Reading text below:
This is co-sponsored by the AI lab--of which the speaker used to be a
denizen (and thus munchies may be available aplenty).
(other information on et-i3 seminars can be found at
http://rakaposhi.eas.asu.edu/et-i3 ).
Title: Knowledge Management in Bioinformatics: An Inter-disciplinary
'Killer-App'
for CS Research
Speaker: Biplav Srivastava, Ph.D.
IBM India Research Laboratory
sbiplav@in.ibm.com
Abstract:
There is good research and there is successful research. What makes good
individual
research projects successful is not just their technical depth but also how
they are put together for solving a pressing need. The vision to put a man
on moon
and bring him successfully back, was one such need, which collectively
drove many
research projects and technologies across a variety of disciplines to
success in the 60s.
What is such a pressing need today ? In this talk, we introduce knowledge
management
in bioinformatics as one 'killer-app' that can drive much of CS research in
this
decade. A number of exciting developments ranging from near completion of
the Human
Genome project, microarrays that can measure the expression levels of
thousands of
genes simultaneously, easy access to all kinds of biological data,
well-structured
collection of domain ontologies, and IT requirements more challenging than
Moore's
law, provide the context in which a hapless biologist must make sense of
biological
phenomena and pursue goals like drug discovery or personalized medicine.
End of Reading text.
▶ Activity A
Decide whether each statement agrees with the seminar announcement, answering yes or no and quoting the deciding words from it. (i) The speaker is affiliated with IBM India Research Laboratory. (ii) The talk presents knowledge management in bioinformatics as a 'killer-app' for CS research. (iii) The moon mission drove research projects within a single discipline.
▶ Activity B
Answer these questions using the seminar announcement.
(i) Which lab co-sponsors the seminar?
(ii) What do microarrays measure?
(iii) In which decade did the moon vision drive research to success?
▶ Activity C
Carry on writing the seminar announcement's abstract from the point where it stops.
The rows that follow are separate material and are not part of the seminar announcement.
Data to examine below:
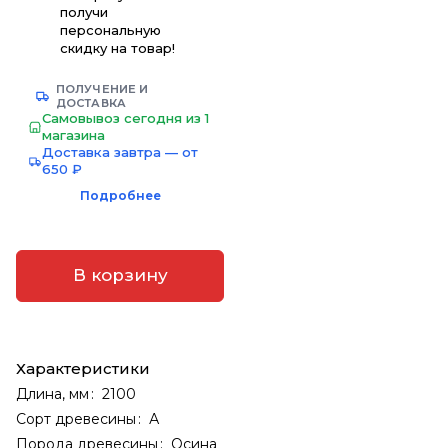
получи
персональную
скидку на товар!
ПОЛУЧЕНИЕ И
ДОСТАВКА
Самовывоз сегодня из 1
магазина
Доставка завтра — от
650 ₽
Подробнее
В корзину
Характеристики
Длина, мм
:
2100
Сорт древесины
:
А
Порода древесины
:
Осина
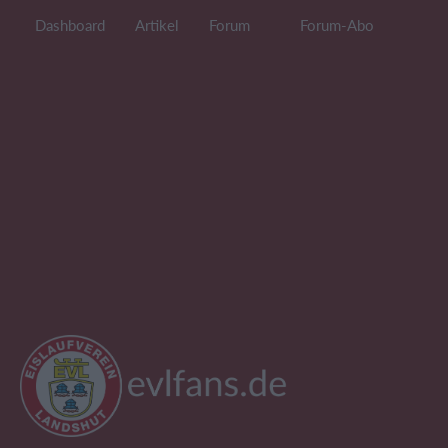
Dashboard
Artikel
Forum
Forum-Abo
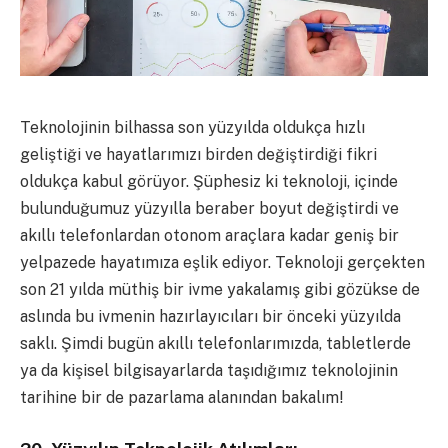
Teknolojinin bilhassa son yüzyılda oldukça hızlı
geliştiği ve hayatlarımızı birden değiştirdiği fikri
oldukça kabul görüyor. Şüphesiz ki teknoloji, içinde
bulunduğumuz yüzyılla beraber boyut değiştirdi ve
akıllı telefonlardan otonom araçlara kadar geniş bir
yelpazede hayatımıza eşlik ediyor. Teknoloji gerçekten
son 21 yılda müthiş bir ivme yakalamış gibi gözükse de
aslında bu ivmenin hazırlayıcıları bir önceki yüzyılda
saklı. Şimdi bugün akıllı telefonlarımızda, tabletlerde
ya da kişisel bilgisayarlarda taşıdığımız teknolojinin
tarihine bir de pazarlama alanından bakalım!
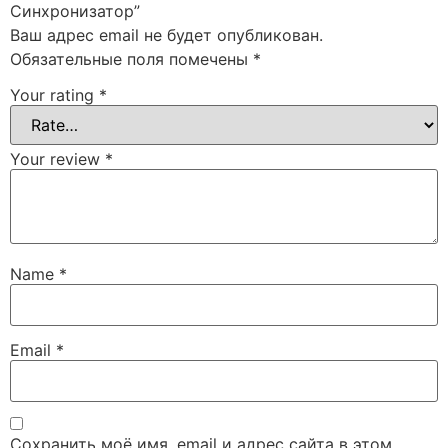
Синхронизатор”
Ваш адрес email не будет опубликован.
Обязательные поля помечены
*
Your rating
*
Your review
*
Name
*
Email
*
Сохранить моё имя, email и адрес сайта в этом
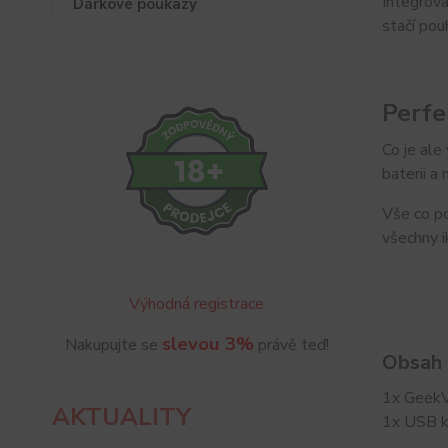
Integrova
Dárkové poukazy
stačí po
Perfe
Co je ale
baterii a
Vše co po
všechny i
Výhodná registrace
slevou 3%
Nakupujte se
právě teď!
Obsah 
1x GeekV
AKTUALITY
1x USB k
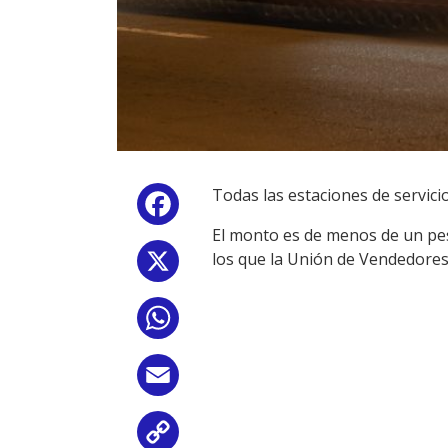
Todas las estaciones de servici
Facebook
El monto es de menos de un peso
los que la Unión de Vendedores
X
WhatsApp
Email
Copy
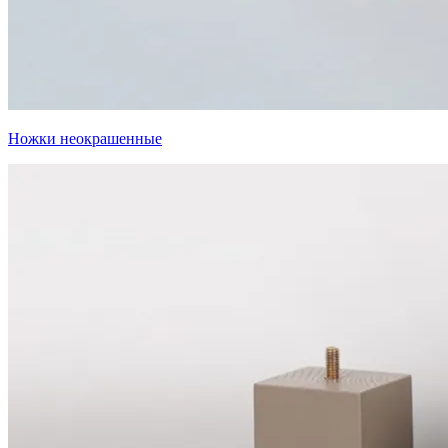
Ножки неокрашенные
End of Data to examine.
Data to examine below:
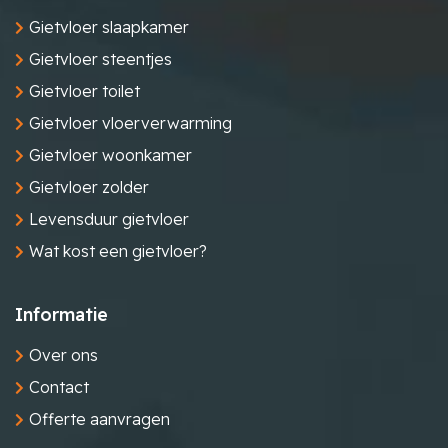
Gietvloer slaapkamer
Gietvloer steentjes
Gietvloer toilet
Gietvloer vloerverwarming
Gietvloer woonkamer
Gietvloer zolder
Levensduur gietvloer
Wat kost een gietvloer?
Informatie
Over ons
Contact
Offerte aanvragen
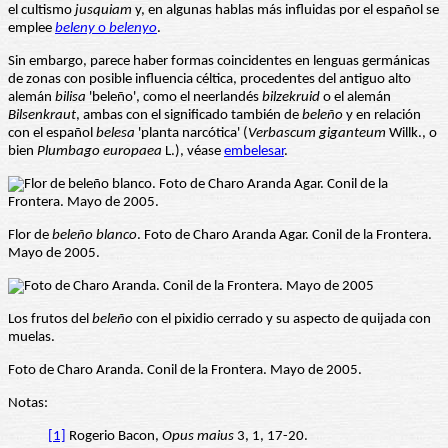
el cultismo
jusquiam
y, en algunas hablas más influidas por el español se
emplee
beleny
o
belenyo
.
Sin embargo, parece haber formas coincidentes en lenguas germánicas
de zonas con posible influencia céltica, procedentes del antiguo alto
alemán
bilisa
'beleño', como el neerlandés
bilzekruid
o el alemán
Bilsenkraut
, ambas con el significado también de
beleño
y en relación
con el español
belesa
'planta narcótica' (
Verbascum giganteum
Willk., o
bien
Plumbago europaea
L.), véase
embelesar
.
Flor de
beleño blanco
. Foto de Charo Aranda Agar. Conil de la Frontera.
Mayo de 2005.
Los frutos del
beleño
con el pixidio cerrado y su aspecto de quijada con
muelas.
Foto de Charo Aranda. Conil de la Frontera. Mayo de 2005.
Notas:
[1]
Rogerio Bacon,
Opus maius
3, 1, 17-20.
End of Data to examine.
▶ Task response A
(i) Yes: "IBM India Research Laboratory"
(ii) Yes: "in bioinformatics as one 'killer-app' that can drive much of CS research in"
(iii) No: "across a variety of disciplines"

▶ Task response B
(i) The AI lab
(ii) The expression levels of thousands of genes simultaneously
(iii) The 60s

▶ Task response C
The aim is
to technologically empower the biologist in a manner that relegates IT/ CS
details
to behind the scene.
The talk will present the general problem and identify entailed issues for CS
research in systems (databases, networking, security), AI (planning,
ontologies/KR,
NLP, self-management), multi-media and data mining. We will specifically
focus on
infrastructure where the IBM vision of a Life Sciences Framework will be
presented
followed by details of a first-step prototype that facilitates KM with gene
expression, literature, protein and pathways data.